Some actions to reduce storage billing nearly 80% at GCS

Introduction

At cotatenis, we’re developing a price comparison site for sneakers for Brazilian online stores. As usual, this kind of business relies heavily on data collection across several online stores.

The cost of storage technology has dropped steadily in recent years. Despite that, at this early stage of our business cost always plays a major concern for the health of our company.

Thus, with that in mind, we have seen our storage costs rapidly rising during our development of the new web crawlers for our platform. That’s said, in our data collection stage, we collect all available data for each product that will be stored in our storage.

In that sneakers data, we have a lot of images for each product, and our first web crawlers were not yet prepared to reduce storage costs. For instance, in each spider run, we saved all pictures for each product that already exists or not in our database.

Our data lake currently is hosted on GCP and we’re using Google Cloud Storage (GCS) to build it. For clarity, at GCS all kinds of actions can be classified into three types: Class A, Class B, and Free operations.

I have to inform you that class A operations are the most expensive ones. So, for illustration, in the standard storage, they cost $0.05 per 10.000 operations, in contrast with the B type that only cost $0.004 per 10.000 operations, which is almost 13 times cheaper.

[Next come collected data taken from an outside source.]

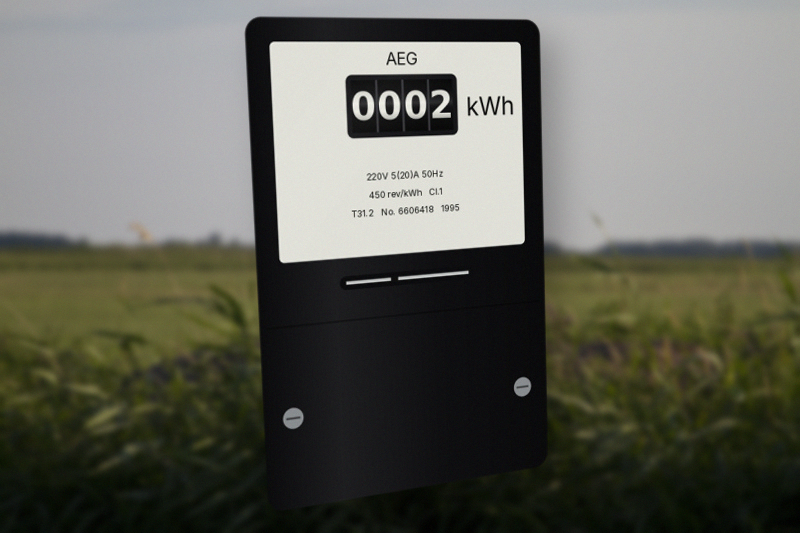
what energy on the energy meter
2 kWh
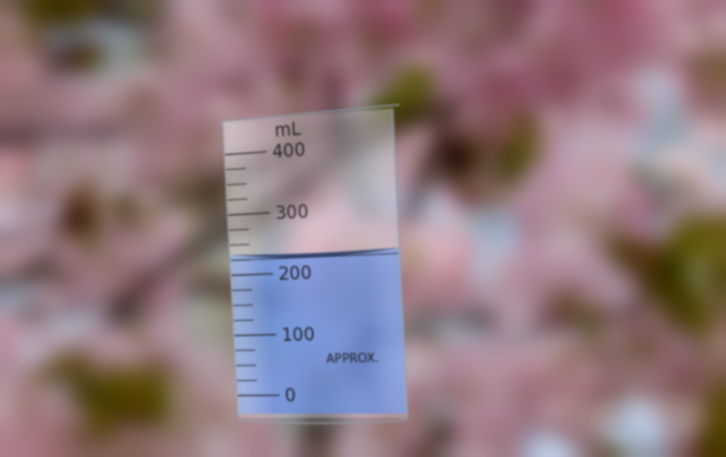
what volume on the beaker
225 mL
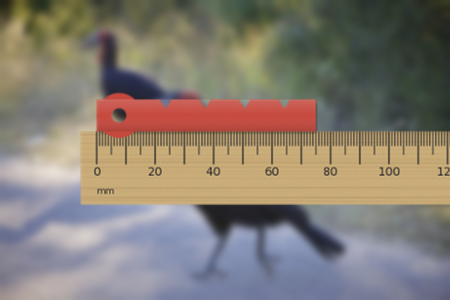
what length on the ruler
75 mm
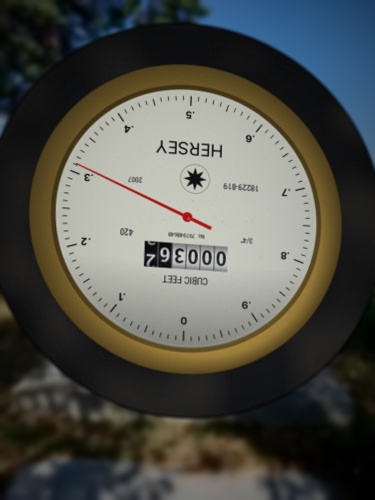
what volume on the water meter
362.31 ft³
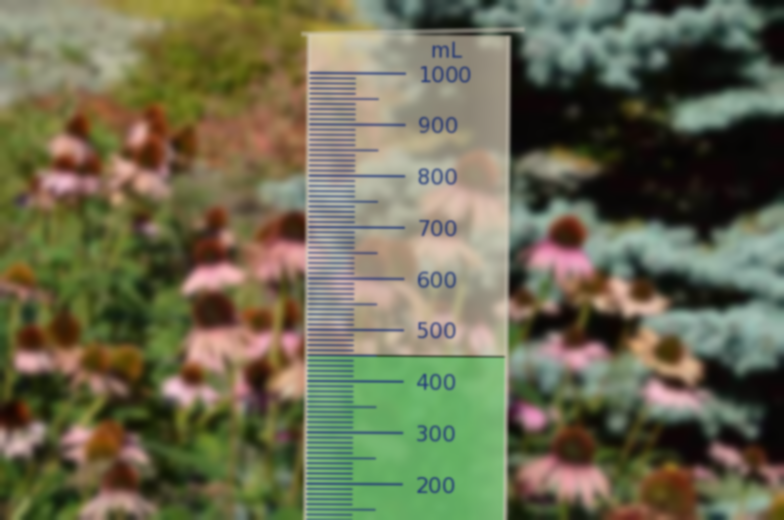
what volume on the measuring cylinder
450 mL
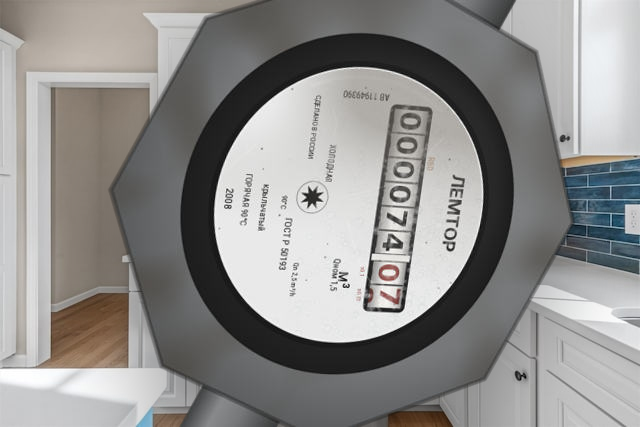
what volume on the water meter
74.07 m³
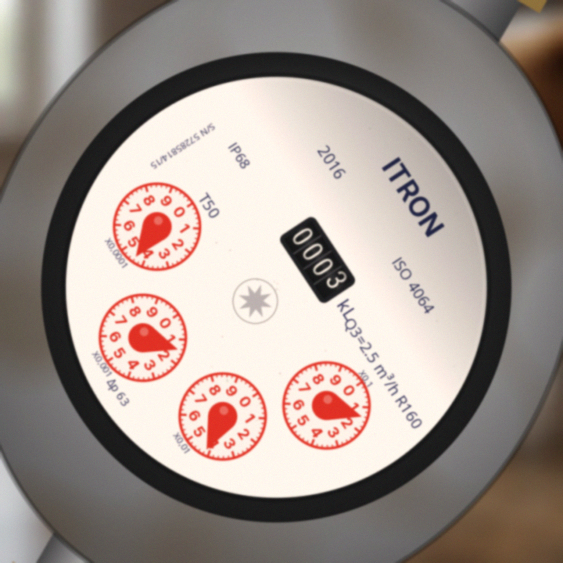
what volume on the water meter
3.1414 kL
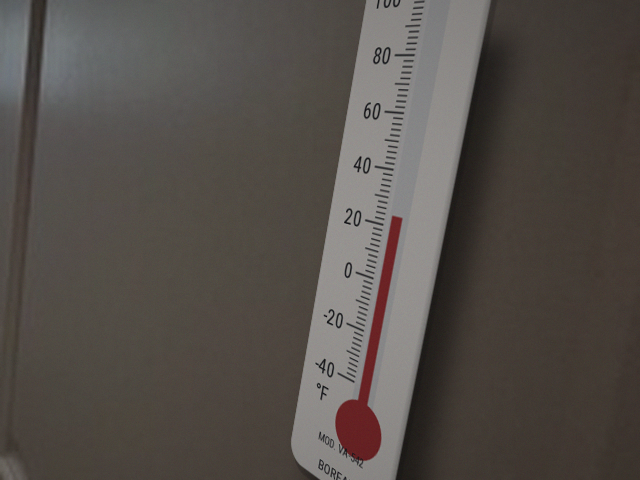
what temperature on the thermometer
24 °F
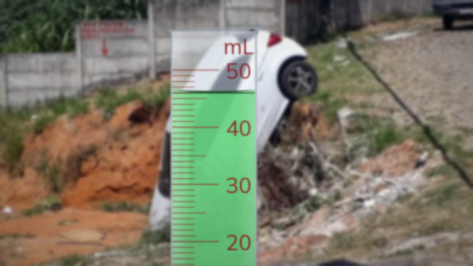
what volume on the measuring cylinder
46 mL
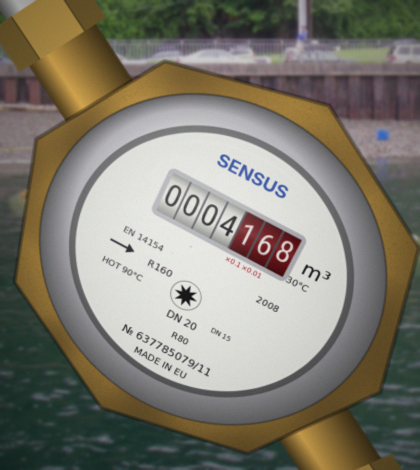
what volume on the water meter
4.168 m³
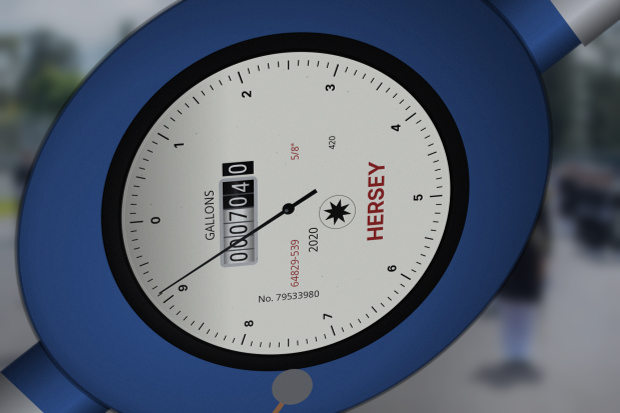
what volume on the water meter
7039.1 gal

For the readers who are willing to learn more about GCS, I strongly recommend the documentation here. So, maybe are you asking why I am telling you about this type of operation in GCS, right?

So, when we save or overwrite any file in GCS we’re using a class A operation, which is the most expensive as I told you before. When we looked at our data gathering process our web crawlers are overwriting several files each time they are started and this is far away from optimal in terms of cost management.

Let’s get started to dig into our storage costs at cotatenis. The following picture is our storage bill for October 2021 and we’ll use that bill as our starting point for our analysis. We chose that one because it was the last month that we ran our spiders without any modifications for reducing costs.

october_storage_costs

As you can see almost 92% of our storage cost is due to class A operations. Hence, is very obvious where we need to look to reduce our storage bill.

Putting a magnifier at our codebase

Here at cotatenis we’ve built our web crawlers using scrapy.

We’ve looked at the parameter IMAGES_EXPIRES that is responsible for avoiding downloading images that were downloaded recently, but for a reason that we’re not sure yet when we set up our IMAGES_STORE to Google Cloud Storage, this configuration does not have behaved like expected.

Thus, we need to customize our code to achieve the desired outcome. The following code was taken from the scrapy source hosted on GitHub. This chunk of code shows the method ´image_downloaded which is responsible to persist an image in the file system indicated in scrapy configuration.

def image_downloaded(self, response, request, info, *, item=None):
    checksum = None
    for path, image, buf in self.get_images(response, request, info, item=item):
        if checksum is None:
            buf.seek(0)
            checksum = md5sum(buf)
        width, height = image.size
        self.store.persist_file(
            path, buf, info,
            meta={'width': width, 'height': height},
            headers={'Content-Type': 'image/jpeg'})
    return checksum

To achieve our goal we had a simple modification in this method and overwritten it. For the sake of clarity, we only added a file existence verification; if it does not exist, we’ll save it. In addition to that, according to this reply on stackoverflow this verification through .exists() is classified as a class B operation, thus much cheaper than we usually do when we overwrite a file (class A).

def image_downloaded(self, response, request, info, *, item=None):
    """
    This modification verifies if the file (blob) already exists in our data lake, if not exists, save it.
    """
    checksum = None
    for path, image, buf in self.get_images(response, request, info, item=item):
        if checksum is None:
            buf.seek(0)
            checksum = md5sum(buf)
        # get the blob 
        blob = self.store.bucket.blob(self.store.prefix + path)
        if not blob.exists(): #check if this blob already exists
            width, height = image.size
            self.store.persist_file(
                path, buf, info,
                meta={'width': width, 'height': height},
                headers={'Content-Type': 'image/jpeg'})
    return checksum   

We’d applied this patch into our web crawlers along the first days of November 2021. In the following chart, it’s possible to identify our economy due primarily to the reduction of class A operations registered in our billing.

october_storage_costs

To better identify this improvement of our billing costs, I’ll split our storage costs by month.

  • October (224.57 BRL)
  • November (84.37 BRL)
  • December (49.16 BRL)

Our data gathering processing was run along December entirely with this new code that we presented above. Therefore we achieve almost 80% of reduction in our storage billing in comparison with October which is our baseline.

I expect you have enjoyed this post as I had during my writing process. So, I hope that you have learned something from this material. See you next time! 🙂